> _REQUIREMENT 1_
According to the passage on the civilization of illiteracy, what kind of education do we know is not appropriate?
> _REQUIREMENT 2_
Pick up the passage on the civilization of illiteracy after its last sentence and carry it forward.

> _GIVEN PASSAGE_
···
It is probably useful at this point to suggest a framework for action in at least some of the basic activities affected by the change brought about in the civilization of illiteracy. The reason for these suggestions is at hand. We know that literate education is not appropriate, but this observation remains a critical remark. What we need is a guide for action. This has to translate into positive attitudes, and into real attempts to meet the challenge of present and shape the future in full awareness of forces at work.
···
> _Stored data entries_
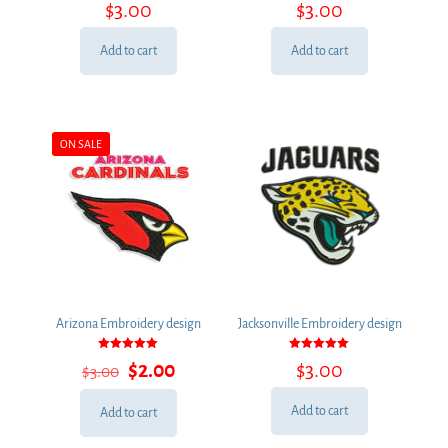
$
3.00
$
3.00
5.00
5.00
out of 5
out of 5
Add to cart
Add to cart
ON SALE
Arizona Embroidery design
Jacksonville Embroidery design
Rated
Rated
Original
Current
$
2.00
$
3.00
$
3.00
5.00
5.00
out of 5
out of 5
price
price
was:
is:
Add to cart
Add to cart
$3.00.
$2.00.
···
> _EXPECTED OUTPUT 1_
Literate education.

> _EXPECTED OUTPUT 2_
The University of Doubt
Literacy-based education, as all other literacy experiences, assumes that people are the same. It presumes that each human being can and must be literate. Just as the goal of industry was to turn out standardized products, education assumes the same task through the mold of literacy. Diplomas and certificates testify how like the mold the product is. To those who have problems with writing or reading, the labels legasthenic and dyslexic are applied. Dyscalculus is the name given to the inability to cope with numbers. The question of why we should expect uniform cognitive structures covering the literate use of language or numbers, but not the use of sounds, colors, shapes, and volume, is never raised. Tremendous effort is made to help individuals who simply cannot execute the sequentiality of writing or the meaning of successive numbers. Nothing similar is done to address cognitive characteristics of persons inclined to means different from literacy.